5. Drohnen von Polizei und Feuerwehr

Ob nach einem Hausbrand zum Auffinden von Glutnestern in unzugänglichen Dächern, zur Dokumentation von Unfallstellen, für Vermessungen von Geländen oder zur Suche nach Vermissten: Drohnen als Einsatzmittel sind auch bei Polizei und Feuerwehr heute keine Seltenheit mehr. In Menden gilt das allerdings nur bedingt: Die Polizei-Drohne, die auf der Suche nach Lia entlang der Hönne zum Einsatz kam, hatte die Wuppertaler Bereitschaft mitgebracht. Die Polizei Wuppertal ist eine von zehn Pilot-Behörden für die Multikopter: Sie sollen die Eignung von Drohnen für bestimmte polizeiliche Dienste testen. Das Projekt ist erst wenige Wochen alt, erklärte ein Sprecher in Wuppertal auf WP-Anfrage.

In Essen führte ein Drohnen-Einsatz erst vor wenigen Tagen zu einem Fahndungserfolg: Bei Kontrollen in einem unübersichtlichen Gewerbegebiet wurden zwei Flüchtende mit Hilfe der Drohne entdeckt und festgenommen worden. Auch die Essener Polizei nimmt an dem Pilotprojekt teil.

Das Foto zeigt die Drohne der Polizei, mit der Lia (10) gesucht wird.
Das Foto zeigt die Drohne der Polizei, mit der Lia (10) gesucht wird. © Polizei

Mit ihrer fest installierten Kamera überfliegt der ferngesteuerte kleine Hubschrauber Einsatzstellen und filmt das Geschehen am Boden, wobei den Videos auch scharfe Standbilder entnommen werden können. Drohnen-Kameras sind grundsätzlich auch als Wärmebildkameras zu benutzen, die bei der Vermisstensuche von entscheidender Bedeutung sein können.

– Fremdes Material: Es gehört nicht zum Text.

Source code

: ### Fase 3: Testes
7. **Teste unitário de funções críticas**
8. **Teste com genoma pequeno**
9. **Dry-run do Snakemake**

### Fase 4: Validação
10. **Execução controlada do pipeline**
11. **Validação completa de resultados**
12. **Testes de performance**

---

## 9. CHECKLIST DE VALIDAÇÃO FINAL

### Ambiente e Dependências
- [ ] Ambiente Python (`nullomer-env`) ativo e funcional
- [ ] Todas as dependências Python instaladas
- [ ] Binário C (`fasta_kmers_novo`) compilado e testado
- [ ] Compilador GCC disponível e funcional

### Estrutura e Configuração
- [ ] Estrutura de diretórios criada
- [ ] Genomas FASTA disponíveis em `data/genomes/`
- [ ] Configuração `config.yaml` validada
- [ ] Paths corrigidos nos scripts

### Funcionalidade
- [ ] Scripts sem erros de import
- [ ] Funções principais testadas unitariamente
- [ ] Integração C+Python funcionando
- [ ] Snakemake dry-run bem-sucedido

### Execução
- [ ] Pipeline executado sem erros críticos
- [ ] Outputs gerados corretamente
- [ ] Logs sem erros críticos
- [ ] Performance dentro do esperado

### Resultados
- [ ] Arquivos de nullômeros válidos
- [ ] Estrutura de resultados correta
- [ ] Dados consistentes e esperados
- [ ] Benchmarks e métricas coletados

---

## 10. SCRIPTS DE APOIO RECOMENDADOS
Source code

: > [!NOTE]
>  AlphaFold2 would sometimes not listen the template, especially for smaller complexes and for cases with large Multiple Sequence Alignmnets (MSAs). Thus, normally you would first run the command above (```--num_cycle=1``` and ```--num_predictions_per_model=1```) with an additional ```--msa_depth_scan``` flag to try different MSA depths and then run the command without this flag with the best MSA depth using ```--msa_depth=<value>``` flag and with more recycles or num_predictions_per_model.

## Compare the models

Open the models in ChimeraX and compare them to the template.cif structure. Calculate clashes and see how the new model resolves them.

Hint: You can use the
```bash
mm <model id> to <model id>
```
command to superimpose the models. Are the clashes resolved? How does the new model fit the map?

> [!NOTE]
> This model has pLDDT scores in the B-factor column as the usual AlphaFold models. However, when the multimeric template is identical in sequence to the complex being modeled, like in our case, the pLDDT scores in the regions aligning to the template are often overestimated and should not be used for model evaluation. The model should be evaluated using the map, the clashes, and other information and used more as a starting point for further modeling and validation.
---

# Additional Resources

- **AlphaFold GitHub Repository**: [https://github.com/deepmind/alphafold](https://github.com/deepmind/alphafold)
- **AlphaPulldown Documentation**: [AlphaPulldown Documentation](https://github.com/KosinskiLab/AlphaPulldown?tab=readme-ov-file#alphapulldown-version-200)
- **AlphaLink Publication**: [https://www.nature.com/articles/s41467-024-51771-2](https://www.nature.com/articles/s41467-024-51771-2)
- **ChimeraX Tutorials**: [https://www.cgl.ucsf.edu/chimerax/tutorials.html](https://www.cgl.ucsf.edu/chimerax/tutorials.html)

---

Die Mendener Feuerwehrleute setzten ihre Drohne auf der Suche nach Lia an unzugänglichen Stellen entlang der Hönne in Bösperde ein. In der heimischen Wehr ist die Drohne noch kein offizielles Einsatzmittel. Doch Kameraden mit entsprechender Bescheinigung und Drohnen-Führerschein hätten in diesem besonderen Fall von ihren Flugapparaten Gebrauch gemacht, berichtet Feuerwehrsprecher Stefan Deitel.

Vom Preis her dürften die Multikopter der Polizei im oberen Segment liegen. Drohnen gibt es als günstige Spielzeuge, als faltbaren Spaßflieger für wenige hundert Euro – aber auch als absolute High-Tech-Produkte im fünfstelligen Euro-Bereich.